01 August 2013 Cornea Matthee, Centriq Insurance

In her first article on the debarment of financial services representatives (FAnews - June 2013), Cornea Matthee, compliance officer at Centriq Insurance, concluded that it is the duty of the financial services provider to ensure that its representatives comply with fit and proper requirements, and that failure to do so will result in the Registrar taking action against the provider.

But what does this mean in the context of the industry?

Appropriate action

Where a financial services representative no longer meets the competency requirements, the financial services provider can take appropriate action to effectively address the latter and thus prevent the Registrar from taking action against the provider himself by doing the following:
- Debarring the representative who contravened or failed to comply with the FAIS (Financial Advisory and Intermediary Services) Act in a material manner.
- Requesting a profile change so as to de-list products the representative is not qualified to sell.
- Removing the representative from the applicable provider’s register; requesting the Registrar to remove the representative from the central register as a whole.

The debarment of a representative as envisaged in section 14 of the FAIS Act prevents the representative from rendering further financial services and functioning as a representative not only for the provider who brought about the debarment, but for any financial services provider whatsoever.

Implementation issues

Strictly speaking, implementation of the debarment provision is obligatory whenever a representative no longer complies with the fit and proper requirements.

It follows that a person who has failed to pass the first level regulatory examination by the said deadline date should be debarred. However, an ordinary profile change can be requested, in which case it will not be necessary to go through the debarment process - a process which places an additional administrative burden on the provider and the FSB (Financial Services Board) so as to ensure that all due processes are being followed.

Once the representative has successfully passed the Level 1 RE exam, he/she can be linked to both the FSB’s central, and the provider’s representative register again, which is a far less complicated process to follow.

Restrictive actions

Until such time, however, the representative may not provide financial services (advice and or intermediary services) as a representative. It is furthermore important to note that placing the representative under supervision will not remedy the situation either.

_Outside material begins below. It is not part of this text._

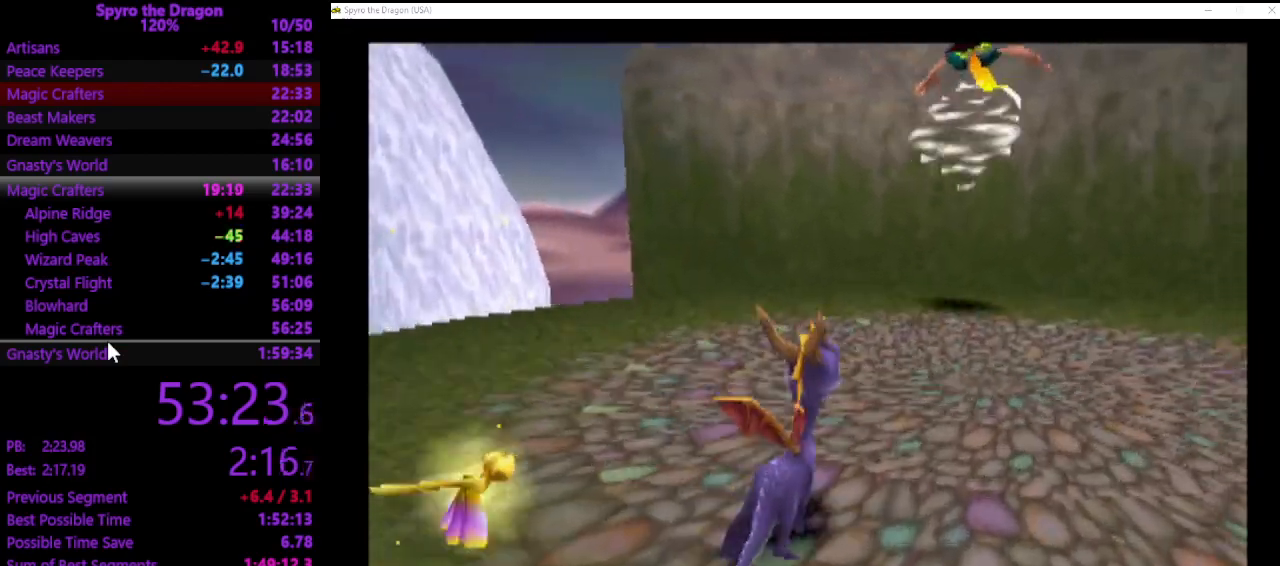
{"buttons": [], "left_stick": "up", "events": [[33, "SQUARE", "down"], [233, "SQUARE", "up"]]}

With that said, it is important to note that on 24 April 2013 the FSB released a statement which was welcomed by the industry. In terms of the dispensation providers, key individuals and representatives who had not successfully completed the Level 1 RE exam by 31 March 2013, had until 30 April 2013 to apply to continue rendering financial services until their exemption applications are processed and the Registrar has granted or refused the applications (Board Notice 65 of 2013).

This special dispensation provides for applicants to apply for permission to continue working until such time as their applications for extension have been granted or refused.

It is not an extension of the final date for passing the RE exams, however, but affords applicants an opportunity to write again while they await the outcome of their requests. (Note that this dispensation only applies to a person who complied with all the stipulated requirements.)

Given the above, it is evident that if the grounds for not meeting the fit and proper requirements are of a material nature relating to the honesty and integrity of a representative, the best route to follow is debarment.